Mum and Dad had a church function in Wallumbilla that night that I was glad babysitting let me miss.
I'd fallen asleep and was startled by a knock at the door. Bridget was still wide awake and got up to open the door to the police.
I really can't tell you the words they used. They were lost in the winds of grief.
Something about cattle on the road.
I was glad for Bridget's easy tears and screams of anguish. They let me invest my own emotions in caring for her. Over the next few months, it became more real for me as I navigated legals and finances.
Karen was helpful.
She is probably the only person who ever saw me cry. Wrapping me in her beautiful arms she held me like she had when I was a young boy, and she was fixing gravel rash or whatever dumb thing I'd done to myself.
"Shh, Fletch. Bad things happen to good people all the time. You can't fight this. It won't go away. It's part of you. Part of us. Those of us who knew them. Don't you ever be tough to me. You cry, you hear. Bridget and I are your family too. You're not alone."
I felt alone though.
There were echoes of them in the corners of the house. Memories of them in furniture, sometimes I would turn around to tell them something and suddenly remember they were gone. vIt took a long time for that to sink in.
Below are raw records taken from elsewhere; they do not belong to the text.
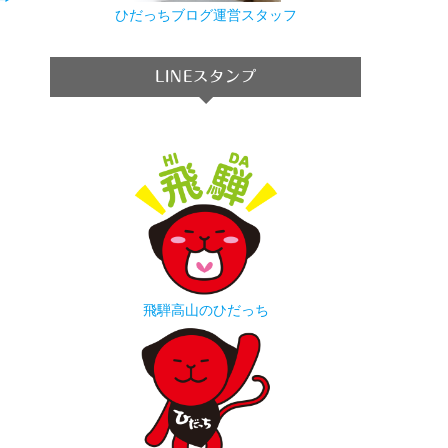
→
ひだっちブログ運営スタッフ
LINEスタンプ
飛騨高山のひだっち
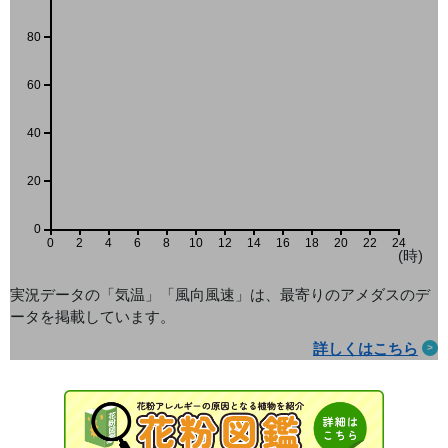
80
60
40
20
0
0
2
4
6
8
10
12
14
16
18
20
22
24
(時)
実況データの「気温」「風向風速」は、最寄りのアメダス
のデ
ータを掲載しています。
詳しくはこちら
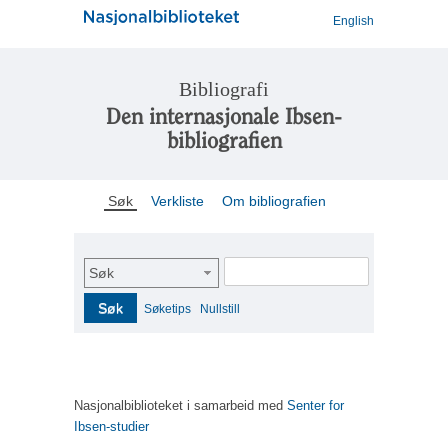
English
Bibliografi
Den internasjonale Ibsen-
bibliografien
Søk
Verkliste
Om bibliografien
Søk
Søk
Søketips
Nullstill
Nasjonalbiblioteket i samarbeid med
Senter for
Ibsen-studier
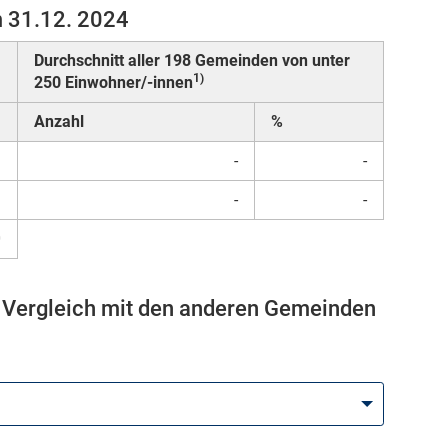
m 31.12. 2024
Durchschnitt aller 198 Gemeinden von unter
1)
250 Einwohner/-innen
Anzahl
%
1
-
-
9
-
-
0
m Vergleich mit den anderen Gemeinden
The big old house felt so damn empty.
I operated on autopilot for most of that year. Work kept me busy. Karen had me over for dinner every other weekend so she could mother me a little I think and keep an eye on self-care and organisation. She taught me how to budget and shop, and reminded me of things like getting a haircut and shaving. Even her best friend Molly used to drop by and do mini house inspections that let her fold clothes or tidy or somehow just mother me a bit too.
Bridget helped me too. She was where I put all the love that I used to have for Mum and Dad. She was who I cared for to keep myself relevant. There was no such thing as counselling back then, although the pastor from the church visited to talk now and then.
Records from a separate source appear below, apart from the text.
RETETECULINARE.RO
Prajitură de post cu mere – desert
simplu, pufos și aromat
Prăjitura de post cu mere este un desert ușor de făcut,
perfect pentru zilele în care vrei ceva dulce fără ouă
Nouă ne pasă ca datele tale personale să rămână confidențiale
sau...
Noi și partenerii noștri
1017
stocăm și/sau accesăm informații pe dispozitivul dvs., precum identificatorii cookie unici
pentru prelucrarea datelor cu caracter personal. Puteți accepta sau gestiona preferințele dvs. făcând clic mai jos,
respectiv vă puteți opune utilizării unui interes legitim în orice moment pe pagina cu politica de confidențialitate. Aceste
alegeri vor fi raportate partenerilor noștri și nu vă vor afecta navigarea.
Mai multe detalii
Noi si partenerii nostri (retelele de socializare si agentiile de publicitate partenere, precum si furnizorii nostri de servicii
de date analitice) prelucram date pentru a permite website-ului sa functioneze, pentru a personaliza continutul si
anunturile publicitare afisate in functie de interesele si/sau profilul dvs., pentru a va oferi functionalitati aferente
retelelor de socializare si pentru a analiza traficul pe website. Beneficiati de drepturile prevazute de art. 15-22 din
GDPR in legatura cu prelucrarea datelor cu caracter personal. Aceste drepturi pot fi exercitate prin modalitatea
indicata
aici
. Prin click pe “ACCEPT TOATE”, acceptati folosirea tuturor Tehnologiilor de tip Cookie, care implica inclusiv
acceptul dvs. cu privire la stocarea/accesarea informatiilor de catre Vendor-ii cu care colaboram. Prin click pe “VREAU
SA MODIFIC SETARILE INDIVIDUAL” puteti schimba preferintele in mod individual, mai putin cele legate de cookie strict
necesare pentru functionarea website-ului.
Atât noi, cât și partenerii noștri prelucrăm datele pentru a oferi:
It would have been Mum's birthday this weekend. I'd forgotten but little Bridgie never forgets them. I didn't like thinking about it much. That was six years ago now, and I've mostly put my life back together around the hole they left. So, I spent the rest of the afternoon getting tools from the shed into the ute. A line trimmer to clean up around their headstones. Cleaning supplies to brighten up the lettering. T he old picnic basket that Mum kept in the back of Dad's panelvan. It followed me back up to the house when I was done.
Dad loved that damn car. He bought it second-hand as a young man. He was working as an automotive electrician and a mate bought a new minibus and sold him his old panelvan. There is not an original thing about it. Over the years, Dad swapped the two-five-three baby-eight for a three-twenty-seven Chev from a mate's drag car. He replaced the floor shift four-speed manual for a turbo four hundred auto and the diff is from a wrecked Monaro he picked up; a Salisbury ten bolt.